Furthermore, and that’s very important, the online database contains results from a number of historical studies performed with analytical methods that are not relevant for the methods currently in use today. And in fact, it may deliver estimates that are not relevant for the methods we're using today.
So, in the EFLM database, all the studies performed in similar population and with a similar study design for example, relevant sampling intervals, performed with updated analytical methods will be included. Furthermore, we’ll make the details of the quality score as well as detailed data on the study of population and design available to view so that they can access the evidence behind the estimates we present.

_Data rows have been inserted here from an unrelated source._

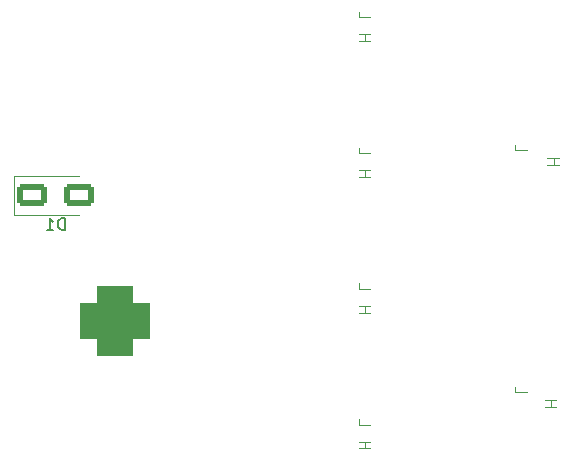
<source format=gbo>
G04 #@! TF.GenerationSoftware,KiCad,Pcbnew,8.0.7-8.0.7-0~ubuntu22.04.1*
G04 #@! TF.CreationDate,2025-02-10T08:50:06+09:00*
G04 #@! TF.ProjectId,CANExpander_1,43414e45-7870-4616-9e64-65725f312e6b,rev?*
G04 #@! TF.SameCoordinates,Original*
G04 #@! TF.FileFunction,Legend,Bot*
G04 #@! TF.FilePolarity,Positive*
%FSLAX46Y46*%
G04 Gerber Fmt 4.6, Leading zero omitted, Abs format (unit mm)*
G04 Created by KiCad (PCBNEW 8.0.7-8.0.7-0~ubuntu22.04.1) date 2025-02-10 08:50:06*
%MOMM*%
%LPD*%
G01*
G04 APERTURE LIST*
G04 Aperture macros list*
%AMRoundRect*
0 Rectangle with rounded corners*
0 $1 Rounding radius*
0 $2 $3 $4 $5 $6 $7 $8 $9 X,Y pos of 4 corners*
0 Add a 4 corners polygon primitive as box body*
4,1,4,$2,$3,$4,$5,$6,$7,$8,$9,$2,$3,0*
0 Add four circle primitives for the rounded corners*
1,1,$1+$1,$2,$3*
1,1,$1+$1,$4,$5*
1,1,$1+$1,$6,$7*
1,1,$1+$1,$8,$9*
0 Add four rect primitives between the rounded corners*
20,1,$1+$1,$2,$3,$4,$5,0*
20,1,$1+$1,$4,$5,$6,$7,0*
20,1,$1+$1,$6,$7,$8,$9,0*
20,1,$1+$1,$8,$9,$2,$3,0*%
G04 Aperture macros list end*
%ADD10C,0.100000*%
%ADD11C,0.150000*%
%ADD12C,0.120000*%
%ADD13R,2.000000X2.000000*%
%ADD14C,2.000000*%
%ADD15C,1.524003*%
%ADD16C,2.700000*%
%ADD17RoundRect,1.500000X-1.500000X1.500000X-1.500000X-1.500000X1.500000X-1.500000X1.500000X1.500000X0*%
%ADD18C,6.000000*%
%ADD19C,3.200000*%
%ADD20C,3.250000*%
%ADD21R,1.500000X1.500000*%
%ADD22C,1.500000*%
%ADD23C,3.000000*%
%ADD24C,2.780000*%
%ADD25RoundRect,0.250000X-1.000000X-0.650000X1.000000X-0.650000X1.000000X0.650000X-1.000000X0.650000X0*%
G04 APERTURE END LIST*
D10*
X165127580Y-90969925D02*
X165127580Y-91446115D01*
X165127580Y-91446115D02*
X166127580Y-91446115D01*
X181127580Y-69446115D02*
X182127580Y-69446115D01*
X181651390Y-69446115D02*
X181651390Y-68874687D01*
X181127580Y-68874687D02*
X182127580Y-68874687D01*
X165127580Y-79469925D02*
X165127580Y-79946115D01*
X165127580Y-79946115D02*
X166127580Y-79946115D01*
X165127580Y-81946115D02*
X166127580Y-81946115D01*
X165651390Y-81946115D02*
X165651390Y-81374687D01*
X165127580Y-81374687D02*
X166127580Y-81374687D01*
X178377580Y-67719925D02*
X178377580Y-68196115D01*
X178377580Y-68196115D02*
X179377580Y-68196115D01*
X165127580Y-93446115D02*
X166127580Y-93446115D01*
X165651390Y-93446115D02*
X165651390Y-92874687D01*
X165127580Y-92874687D02*
X166127580Y-92874687D01*
X165127580Y-56469925D02*
X165127580Y-56946115D01*
X165127580Y-56946115D02*
X166127580Y-56946115D01*
X180877580Y-89946115D02*
X181877580Y-89946115D01*
X181401390Y-89946115D02*
X181401390Y-89374687D01*
X180877580Y-89374687D02*
X181877580Y-89374687D01*
X165127580Y-67969925D02*
X165127580Y-68446115D01*
X165127580Y-68446115D02*
X166127580Y-68446115D01*
X165127580Y-70446115D02*
X166127580Y-70446115D01*
X165651390Y-70446115D02*
X165651390Y-69874687D01*
X165127580Y-69874687D02*
X166127580Y-69874687D01*
X178377580Y-88219925D02*
X178377580Y-88696115D01*
X178377580Y-88696115D02*
X179377580Y-88696115D01*
X165127580Y-58946115D02*
X166127580Y-58946115D01*
X165651390Y-58946115D02*
X165651390Y-58374687D01*
X165127580Y-58374687D02*
X166127580Y-58374687D01*
D11*
X140238094Y-74954819D02*
X140238094Y-73954819D01*
X140238094Y-73954819D02*
X139999999Y-73954819D01*
X139999999Y-73954819D02*
X139857142Y-74002438D01*
X139857142Y-74002438D02*
X139761904Y-74097676D01*
X139761904Y-74097676D02*
X139714285Y-74192914D01*
X139714285Y-74192914D02*
X139666666Y-74383390D01*
X139666666Y-74383390D02*
X139666666Y-74526247D01*
X139666666Y-74526247D02*
X139714285Y-74716723D01*
X139714285Y-74716723D02*
X139761904Y-74811961D01*
X139761904Y-74811961D02*
X139857142Y-74907200D01*
X139857142Y-74907200D02*
X139999999Y-74954819D01*
X139999999Y-74954819D02*
X140238094Y-74954819D01*
X138714285Y-74954819D02*
X139285713Y-74954819D01*
X138999999Y-74954819D02*
X138999999Y-73954819D01*
X138999999Y-73954819D02*
X139095237Y-74097676D01*
X139095237Y-74097676D02*
X139190475Y-74192914D01*
X139190475Y-74192914D02*
X139285713Y-74240533D01*
D12*
X135990000Y-70350000D02*
X135990000Y-73650000D01*
X141500000Y-70350000D02*
X135990000Y-70350000D01*
X141500000Y-73650000D02*
X135990000Y-73650000D01*
%LPC*%
D13*
X144500000Y-58382323D03*
D14*
X144500000Y-63382323D03*
D15*
X167174994Y-79750000D03*
X167174994Y-81750000D03*
D16*
X163325108Y-80750000D03*
X158325108Y-80750000D03*
D15*
X167174994Y-68250000D03*
X167174994Y-70250000D03*
D16*
X163325108Y-69250000D03*
X158325108Y-69250000D03*
D17*
X144500000Y-82650000D03*
D18*
X144500000Y-89850000D03*
D19*
X197000000Y-58000000D03*
X133000000Y-58000000D03*
D20*
X186195000Y-70465000D03*
X186195000Y-59035000D03*
D21*
X179845000Y-69195000D03*
D22*
X177305000Y-67925000D03*
X179845000Y-66655000D03*
X177305000Y-65385000D03*
X179845000Y-64115000D03*
X177305000Y-62845000D03*
X179845000Y-61575000D03*
X177305000Y-60305000D03*
D23*
X189245000Y-72520000D03*
X189245000Y-56980000D03*
D19*
X133000000Y-92000000D03*
D13*
X144500000Y-69632323D03*
D14*
X144500000Y-74632323D03*
D24*
X133900000Y-85210000D03*
X137300000Y-85210000D03*
X133900000Y-75290000D03*
X137300000Y-75290000D03*
D20*
X186195000Y-90910000D03*
X186195000Y-79480000D03*
D21*
X179845000Y-89640000D03*
D22*
X177305000Y-88370000D03*
X179845000Y-87100000D03*
X177305000Y-85830000D03*
X179845000Y-84560000D03*
X177305000Y-83290000D03*
X179845000Y-82020000D03*
X177305000Y-80750000D03*
D23*
X189245000Y-92965000D03*
X189245000Y-77425000D03*
D19*
X197000000Y-91945000D03*
D13*
X135250000Y-63882323D03*
D14*
X135250000Y-68882323D03*
D15*
X167174994Y-91250000D03*
X167174994Y-93250000D03*
D16*
X163325108Y-92250000D03*
X158325108Y-92250000D03*
D15*
X167174994Y-56750000D03*
X167174994Y-58750000D03*
D16*
X163325108Y-57750000D03*
X158325108Y-57750000D03*
D25*
X137500000Y-72000000D03*
X141500000Y-72000000D03*
%LPD*%
M02*

</source>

Finally, in the presently available version online, the median of included biological variation studies is presented as the common estimate. In the new database, we will apply a meta-analysis approach which takes into encompass the reliability of the reported estimates, as well as the quality scoring of the Biological Variation Data Critical Appraisal Checklist delivers, to provide a global estimates with measures of uncertainty.
Bob Barrett:
That’s very, very interesting. When do you expect this new database to be available to users? And finally, where can they find out more about it?
Aasne Aarsand:
Oh, well that’s a good question. We have obviously been -- this work has been ongoing for quite a few years. It’s the result of Task and Finish Groups established by the EFLM. Presently, we are working on finalizing the database and the required functionality. The measurands we have reviewed so far are number of commonly used measurands such as lipids, electrolytes, hemoglobin A1c, hematology markers, et cetera.
The plan is first to make the results of these measurands available in the database. And then to start reviewing include results for all the measurands. We are hopeful that we will be able to officially launch this new EFLM database by the end of the summer. And we are greatly looking forward to being able to deliver updated global biological variation estimates to laboratory professionals worldwide.
It will be available via the EFLM website and we will be using all different channels to advertise for it once it’s updated. Since it’s not available now, I can’t give you an address but we will certainly use all available channels to advertise once it is ready.
Bob Barrett:
Dr. Aasne Aarsand is Chair of the European Federation of Clinical Chemistry and Laboratory Medicine Working Group on Biological Variation and a consultant at both Haukeland University Hospital in Norway and the Norwegian Quality Improvement of Laboratory Examinations. She’s been our guest in this podcast on biological variation. I’m Bob Barrett. Thanks for listening.